Articles
Temps de lecture : 3 min
08/07/2026
Prix agricoles et chocs des coûts
Depuis sa création en 2010, l’Observatoire de Formation des Prix et des Marges (OFPM) produit chaque année un rapport transmis au Parlement conformément à sa mission « d’éclairer les acteurs économiques et les pouvoirs publics sur la formation des prix et des marges au cours des transactions au sein de la chaîne de commercialisation des produits alimentaires, qu’il s’agisse des produits de l’agriculture, de la pêche ou de l’aquaculture ». Sensibilisée par les demandes des producteurs agricoles de voir se renforcer leur pouvoir de négociation dans les chaines de commercialisation, la Commission européenne a créé l’Observatoire de la chaîne agroalimentaire (Agri-Food Chain Observatory-AFCO) dont la mission est de surveiller les coûts de production, les marges, et de procéder à des échanges d’information sur les pratiques commerciales.
À l’occasion de ses réunions périodiques, la Direction Générale de l’Agriculture présente une mise à jour de l’évolution des prix des intrants, de leurs indices de prix et de leurs impacts sur les chaînes agroalimentaires jusqu’à l’évolution de l’inflation alimentaire. En mai dernier, cet état documenté mettait l’accent sur les conséquences de la fermeture du Détroit d’Ormuz sur les prix de l’énergie et des engrais. Les données relatives à l’évolution des coûts et des prix démontrent l’existence d’un délai entre un choc de prix des intrants et leurs transmissions tout au long des filières agroalimentaires, comme ce fut le cas en 2022 avec l’invasion de l’Ukraine par la Russie.
C’est à cette question de la transmission des chocs de coûts de production à la chaîne agroalimentaire française que répond un document de travail de l’INSEE publié en juin 2026 (disponible uniquement en anglais).

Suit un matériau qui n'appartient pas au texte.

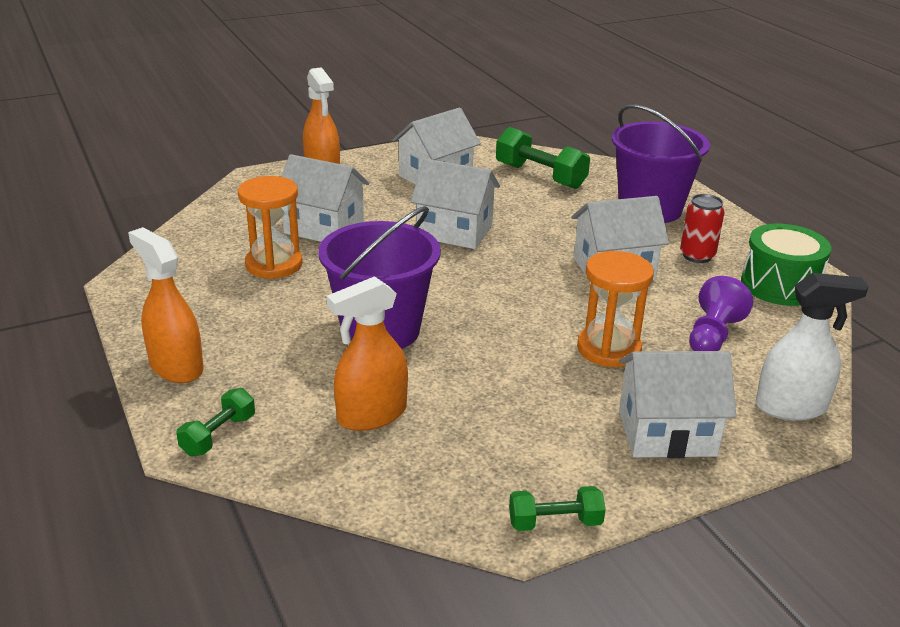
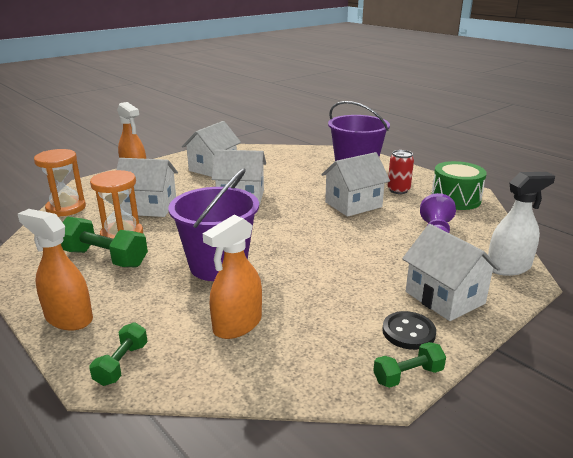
camera: 15 degrees left, 5 degrees down
green dumbbell [496,127,590,189] -> green dumbbell moved to [61,217,148,267]
orange hourglass [577,251,654,367] -> orange hourglass moved to [34,149,86,217]
white house [619,351,736,458] -> white house turned 75 degrees clockwise [402,224,500,321]
none -> black button [382,311,436,350]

L’analyse réalisée sur la période 2015-2023 conclut que statistiquement les augmentations brutales des coûts agricoles sont répercutés à proportion de 67% sur les prix départ-usine des industriels et de 77% pour les autres acheteurs. En termes de délai de transmission des chocs de prix, l’étude montre que les ajustements de prix interviennent dans un délai de cinq trimestres pour les distributeurs et de trois trimestres pour les autres clients.
Cette étude met en lumière le rôle des industries agroalimentaires comme facteurs de transmission partielle des hausses de prix et documentent les délais d’une transmission incomplète des chocs en amont sur les prix à la consommation. Ces observations confirment les effets des conditions de concurrence imparfaite tout au long des filières agroalimentaires et les inégalités de pouvoir de négociation entre agriculteurs, industriels et distributeurs. L’OFPM en France, l’AFCO au niveau européen s’attachent à la granularité par filière des analyses de transmission des coûts, des prix et de la formation des marges. S’appuyant sur ces travaux, les pouvoirs publics, soucieux d’établir des conditions plus équitables de négociation, ont sanctuarisé en France la part du prix correspondant au coût des matières premières agricoles dans les négociations de prix en aval au titre d’Egalim, tandis que Bruxelles a renforcé le pouvoir de négociation des agriculteurs en dérogeant aux règles de la concurrence au bénéfice des Organisations de Producteurs.
Il est légitime de s’interroger sur les effets limités de ces dispositions dès lors que l’ensemble des transactions entre maillons des filières agroalimentaires s’inscrivent dans le cadre d’une économie de marché libéral. Les chocs récents de prix de l’énergie ou des engrais devraient se transmettre avec plus ou moins de retard aux industriels et aux distributeurs, avec un effet différé sur l’inflation alimentaire et une compression des marges des producteurs et des transformateurs selon leurs pouvoirs respectifs de négociation.